The firm has done more than 250 wine tastings with tech companies including Coinbase, Carta, LinkedIn, Samsara, Slack, Lacework and Pinterest. And Maker Wine thinks like a tech company, prioritizing a lightning-fast website, makerwine.com, that can be quickly reconfigured with new products and content. That’s in part due to the company’s adoption of “headless commerce,” the tech strategy that separates a website’s front-end (like design and user experience) from its back end (like programmer code and server set-up).
“We have the best tech stack in wine,” Kawala told me…
What if City Hall started hooking voting up to the internet, a notion many experts believe is dangerous? And then everyone involved just wandered off without answering questions? A bizarre, federally funded, $1.5 million online voting project has been raising questions around San Francisco’s City Hall for a couple of weeks, and the Elections Commission is asking the Supes to look into it. A strongly worded letter expresses “deep concern” for the project’s ”references to both internet voting and the use of blockchain protocols – as well as the lack of transparency” around the project. Last week a slew of experts, including the Electronic Freedom Foundation, blasted the project for wandering into the risky cybersecurity area of online voting without clear direction or leadership. Who put in for the federal grant and launched this thing, and why won’t they come forward and take responsibility?…
Stores empty of the traditional Thanksgiving weekend shopping rush. Alarm about a spike in street crime. Safety concerns about large gatherings. “People aren’t sure they want to go out, period,” the head of ODC Dance Theater told The Examiner. But “just being with other people” again after a time of fear and loss seems important.

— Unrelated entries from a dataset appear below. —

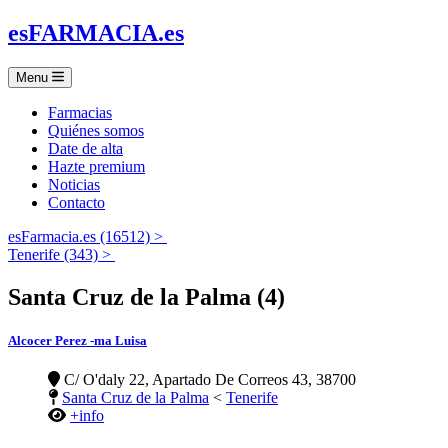
es
FARMACIA
.es
Menu
Farmacias
Quiénes somos
Date de alta
Hazte premium
Noticias
Contacto
esFarmacia.es (16512) >
Tenerife (343) >
Santa Cruz de la Palma (4)
Alcocer Perez -ma Luisa
C/ O'daly 22, Apartado De Correos 43, 38700
Santa Cruz de la Palma
<
Tenerife
+info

Does any of that sound familiar? Welcome to San Francisco on Thanksgiving weekend – in 2001. Suddenly this year doesn’t feel so unique in its challenges, right? After 9/11, 20 years ago, everything felt strange. Would we ever get back to normal, we wondered? Just a gentle reminder, San Franciscans, that we have rallied back from strange times before…
If you have conflicting feelings about returning to the office, imagine managing that transition with multiple jobs. That’s one of the things folks are discussing at overemployed.com, the community started by a Bay Area worker of two jobs during the pandemic for others working more than one job. Working multiple tech jobs from home has been a uniquely remote work trend, presenting a few challenges as in-person work returns.
“I’m on the hunt for (a second job) and my current FT job is not remote. But it is flexible and I can disappear without people caring where I am some days,” one member posted this week. “Someone at (my first job) just mentioned they missed me in the office and I should come in next week. I might have to search for remote only jobs in the future,” another said. And you have to admire the chutzpah of the multi-job employee who posted, “I literally won’t poop, walk or shop unless it’s on company time.” Founder Isaac Price (a pseudonym) describes his community as “capitalism disrupting capitalism from within”…
Finally, please don’t pass the green beans candy corn. The candymaker Brachs has a special 2021 limited edition bag of candy corn that includes flavors straight from the Thanksgiving table. The flavors include roasted turkey, stuffing, cranberry sauce, and green beans. Why couldn’t that have gotten stuck in the supply-chain traffic jam?